I’m not sure if this was a dare


Joe Beda stopped by my office, clutching a stack of documents he had just had notarized, and told me, “Raymond, you should become a notary public.”

“Why?”

“It’d be fun.”

“Notarizing documents is fun?”

“No, just being a notary public – just knowing that you had the power to notarize documents – would be fun. Besides, you’d be good at it, since you’re such a stickler for the rules. I wonder what the qualifications for being a notary public are, anyway.”

So I went and looked up the process of becoming a notary public in the State of Washington.

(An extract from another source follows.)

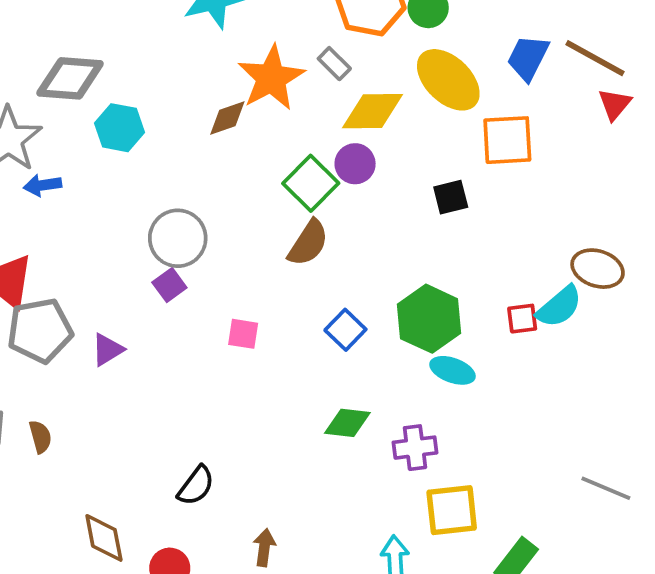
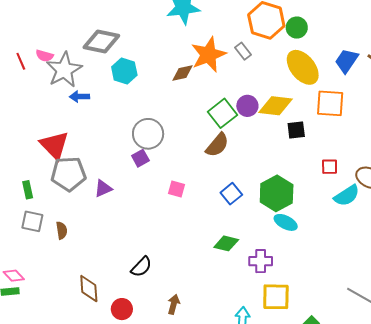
yellow diamond: (373, 111) -> (276, 106), moved
red square: (522, 319) -> (330, 167), moved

The requirements are deceptively simple: Ability to execute the duties of a notary public (and indeed, requirement to perform said duties upon demand), a $10,000 surety bond, a clean criminal record, and three character references who will affirm that I am “a person of good moral character”. That last one might be tricky.

Comments (6)
  1. w.h. says:

    I looked it up in my state at some point, because it does sound neat to have that ability. Easy, except that I’ve got plenty of other things to put $10,000 towards. ;)

  2. Jeffrey E. says:

    It’s much easier in Tx… when I got my notary certificate 2 years ago, all I needed to do was pay $75 to the state and send in a form that was notarized by someone else where I swore that I was not a criminal. No bond is required either… though, it is surely a good idea to have one backing you up. You don’t want to end up getting sued for doing something wrong! I’d say go for it… people give you a lot of respect when they find out you’re a notary.

  3. Joe says:

    $10,000? It’s much easier in NY. I looked it up recently, having had the epiphany that it would be fun to be a notary public – just knowing that I had the power to notarize documents would be cool. I like your friend.

    In any case, it’s easy in NY. You pass an exam, pay a $60 fee, and voila! For $60, it’s probably worth it, though I wouldn’t put down $10,000 for it.

  4. Kelli Zielinski says:

    I think there might be easier ways, too. When I worked at a credit union, I don’t think the notories needed the $10,000 bond – I think the credit union covered it. But that *would* explain why they regulated the number of them pretty closely.

    I wanted to be a notary, but :: sniff :: they would only let me be a lowly teller (well, they let me train employees and be the computer specialist, but no notary for me).